What you need to do:
Reproduce every one of the following rows verbatim, without any alteration.

Supplied information Start Marker

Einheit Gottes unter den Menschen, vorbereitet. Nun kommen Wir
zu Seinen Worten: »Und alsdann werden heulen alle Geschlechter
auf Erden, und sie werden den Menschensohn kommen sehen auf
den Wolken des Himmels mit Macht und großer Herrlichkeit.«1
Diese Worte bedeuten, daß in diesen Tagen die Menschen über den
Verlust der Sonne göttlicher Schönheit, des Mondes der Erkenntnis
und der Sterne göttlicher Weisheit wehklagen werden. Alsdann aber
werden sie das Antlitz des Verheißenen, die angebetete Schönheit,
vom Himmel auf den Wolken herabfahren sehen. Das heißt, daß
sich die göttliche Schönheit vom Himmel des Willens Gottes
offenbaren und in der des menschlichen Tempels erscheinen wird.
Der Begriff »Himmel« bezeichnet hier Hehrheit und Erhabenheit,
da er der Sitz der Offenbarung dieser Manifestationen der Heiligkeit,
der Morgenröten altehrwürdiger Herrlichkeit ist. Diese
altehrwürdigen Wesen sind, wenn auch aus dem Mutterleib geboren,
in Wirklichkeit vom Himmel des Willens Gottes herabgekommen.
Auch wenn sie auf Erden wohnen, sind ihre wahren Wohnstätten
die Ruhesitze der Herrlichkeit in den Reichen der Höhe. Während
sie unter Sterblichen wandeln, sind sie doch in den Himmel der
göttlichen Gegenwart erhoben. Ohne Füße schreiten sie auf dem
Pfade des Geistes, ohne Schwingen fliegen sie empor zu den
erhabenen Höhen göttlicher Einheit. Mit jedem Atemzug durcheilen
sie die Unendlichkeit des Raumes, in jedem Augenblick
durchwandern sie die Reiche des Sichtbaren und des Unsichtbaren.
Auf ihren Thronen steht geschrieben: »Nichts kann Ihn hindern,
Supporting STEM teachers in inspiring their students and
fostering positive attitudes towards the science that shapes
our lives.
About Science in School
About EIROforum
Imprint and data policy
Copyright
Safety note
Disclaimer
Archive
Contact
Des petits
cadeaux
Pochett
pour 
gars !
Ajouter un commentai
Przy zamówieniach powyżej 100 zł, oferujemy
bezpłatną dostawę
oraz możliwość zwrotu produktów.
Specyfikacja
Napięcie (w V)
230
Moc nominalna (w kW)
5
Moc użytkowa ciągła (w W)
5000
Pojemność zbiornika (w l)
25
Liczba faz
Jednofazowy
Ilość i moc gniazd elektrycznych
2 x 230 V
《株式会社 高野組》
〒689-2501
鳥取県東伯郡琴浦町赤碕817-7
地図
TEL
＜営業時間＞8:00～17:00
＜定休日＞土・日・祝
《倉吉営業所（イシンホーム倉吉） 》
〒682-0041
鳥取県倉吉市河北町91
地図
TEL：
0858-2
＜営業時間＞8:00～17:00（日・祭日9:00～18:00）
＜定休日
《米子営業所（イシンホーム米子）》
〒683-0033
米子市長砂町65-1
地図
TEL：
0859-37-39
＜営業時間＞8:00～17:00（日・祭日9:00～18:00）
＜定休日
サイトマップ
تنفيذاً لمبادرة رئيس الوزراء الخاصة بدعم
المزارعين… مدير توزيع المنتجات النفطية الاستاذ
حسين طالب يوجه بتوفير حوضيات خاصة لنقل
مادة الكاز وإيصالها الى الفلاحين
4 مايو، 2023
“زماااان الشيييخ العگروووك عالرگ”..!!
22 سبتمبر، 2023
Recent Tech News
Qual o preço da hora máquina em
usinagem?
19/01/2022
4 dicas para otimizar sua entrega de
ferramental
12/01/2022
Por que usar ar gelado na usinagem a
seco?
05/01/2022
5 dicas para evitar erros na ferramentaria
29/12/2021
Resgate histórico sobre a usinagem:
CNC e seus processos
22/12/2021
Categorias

Supplied information End Marker

Answer space:
Einheit Gottes unter den Menschen, vorbereitet. Nun kommen Wir
zu Seinen Worten: »Und alsdann werden heulen alle Geschlechter
auf Erden, und sie werden den Menschensohn kommen sehen auf
den Wolken des Himmels mit Macht und großer Herrlichkeit.«1
Diese Worte bedeuten, daß in diesen Tagen die Menschen über den
Verlust der Sonne göttlicher Schönheit, des Mondes der Erkenntnis
und der Sterne göttlicher Weisheit wehklagen werden. Alsdann aber
werden sie das Antlitz des Verheißenen, die angebetete Schönheit,
vom Himmel auf den Wolken herabfahren sehen. Das heißt, daß
sich die göttliche Schönheit vom Himmel des Willens Gottes
offenbaren und in der des menschlichen Tempels erscheinen wird.
Der Begriff »Himmel« bezeichnet hier Hehrheit und Erhabenheit,
da er der Sitz der Offenbarung dieser Manifestationen der Heiligkeit,
der Morgenröten altehrwürdiger Herrlichkeit ist. Diese
altehrwürdigen Wesen sind, wenn auch aus dem Mutterleib geboren,
in Wirklichkeit vom Himmel des Willens Gottes herabgekommen.
Auch wenn sie auf Erden wohnen, sind ihre wahren Wohnstätten
die Ruhesitze der Herrlichkeit in den Reichen der Höhe. Während
sie unter Sterblichen wandeln, sind sie doch in den Himmel der
göttlichen Gegenwart erhoben. Ohne Füße schreiten sie auf dem
Pfade des Geistes, ohne Schwingen fliegen sie empor zu den
erhabenen Höhen göttlicher Einheit. Mit jedem Atemzug durcheilen
sie die Unendlichkeit des Raumes, in jedem Augenblick
durchwandern sie die Reiche des Sichtbaren und des Unsichtbaren.
Auf ihren Thronen steht geschrieben: »Nichts kann Ihn hindern,
Supporting STEM teachers in inspiring their students and
fostering positive attitudes towards the science that shapes
our lives.
About Science in School
About EIROforum
Imprint and data policy
Copyright
Safety note
Disclaimer
Archive
Contact
Des petits
cadeaux
Pochett
pour 
gars !
Ajouter un commentai
Przy zamówieniach powyżej 100 zł, oferujemy
bezpłatną dostawę
oraz możliwość zwrotu produktów.
Specyfikacja
Napięcie (w V)
230
Moc nominalna (w kW)
5
Moc użytkowa ciągła (w W)
5000
Pojemność zbiornika (w l)
25
Liczba faz
Jednofazowy
Ilość i moc gniazd elektrycznych
2 x 230 V
《株式会社 高野組》
〒689-2501
鳥取県東伯郡琴浦町赤碕817-7
地図
TEL
＜営業時間＞8:00～17:00
＜定休日＞土・日・祝
《倉吉営業所（イシンホーム倉吉） 》
〒682-0041
鳥取県倉吉市河北町91
地図
TEL：
0858-2
＜営業時間＞8:00～17:00（日・祭日9:00～18:00）
＜定休日
《米子営業所（イシンホーム米子）》
〒683-0033
米子市長砂町65-1
地図
TEL：
0859-37-39
＜営業時間＞8:00～17:00（日・祭日9:00～18:00）
＜定休日
サイトマップ
تنفيذاً لمبادرة رئيس الوزراء الخاصة بدعم
المزارعين… مدير توزيع المنتجات النفطية الاستاذ
حسين طالب يوجه بتوفير حوضيات خاصة لنقل
مادة الكاز وإيصالها الى الفلاحين
4 مايو، 2023
“زماااان الشيييخ العگروووك عالرگ”..!!
22 سبتمبر، 2023
Recent Tech News
Qual o preço da hora máquina em
usinagem?
19/01/2022
4 dicas para otimizar sua entrega de
ferramental
12/01/2022
Por que usar ar gelado na usinagem a
seco?
05/01/2022
5 dicas para evitar erros na ferramentaria
29/12/2021
Resgate histórico sobre a usinagem:
CNC e seus processos
22/12/2021
Categorias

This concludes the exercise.